Tam’s hands dropped from Sybel’s arms. He sighed, his face loosening. “I hoped she would marry Drede,” he murmured. “Are you alone?”
“Ter is with us,” Sybel said. “It is fortunate for you Coren’s brothers did not come. Tam, half of Eldwold must be looking for you for one purpose or another. You should not run around Eldwold as freely as though you were still herding sheep barefoot with Nyl.”
“I know. But Drede would not have let me come, and I wanted to see you, to know—to know that you—that you still—”
She smiled. “That I still love you, my Tam?” she whispered. He nodded, his mouth crooking a little ruefully.
“I still have to know, Sybel.” He rubbed his face wearily. “Sometimes I am still a child. Shall I take your horses?” He took the reins, murmured soothingly to the horses as he led them to the shed. Sybel dropped her face into her hands.
“I am sorry I ever brought him and Drede face to face,” she said tautly.
Coren drew her hair back from her bowed face. “You could not have kept him safe forever,” he said soothingly. “He was not destined by birth or the circumstances we created at Terbrec, for a quiet life.”
“I would bring him back with me to Sirle except he would not want to come.
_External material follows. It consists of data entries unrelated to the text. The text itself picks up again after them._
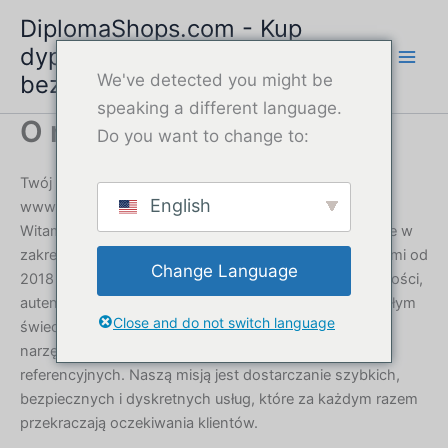
Przejdź
DiplomaShops.com - Kup
do
dyplom online | Szybka i
treści
bezpieczna usługa
We've detected you might be
speaking a different language.
O nas
Do you want to change to:
Twój zaufany dostawca usług dyplomowych,
English
www.DiplomaShops.com
Witamy w DiplomaShops.com, niezawodnym partnerze w
zakresie profesjonalnych usług związanych z dyplomami od
Change Language
2018 roku. Specjalizujemy się w tworzeniu wysokiej jakości,
autentycznie wyglądających dyplomów dla osób na całym
Close and do not switch language
świecie, które potrzebują dokumentów zastępczych,
narzędzi do rozwoju kariery lub osobistych materiałów
referencyjnych. Naszą misją jest dostarczanie szybkich,
bezpiecznych i dyskretnych usług, które za każdym razem
przekraczają oczekiwania klientów.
He needs Drede. And I will not use Tam to punish Drede.” She checked suddenly, hearing her words, and lifted her head to see the bewilderment in Coren’s eyes.
“Punish Drede for what?”
She drew a breath and smiled. “Oh, I am beginning to sound like Rok or Eorth, talking about Terbrec.”
“Have they been troubling you?”
“No. They have been very kind. But I do have ears, and I have heard the language of their hate.” She bent to Gules Lyon, standing patiently before her, and looked deep into his golden eyes.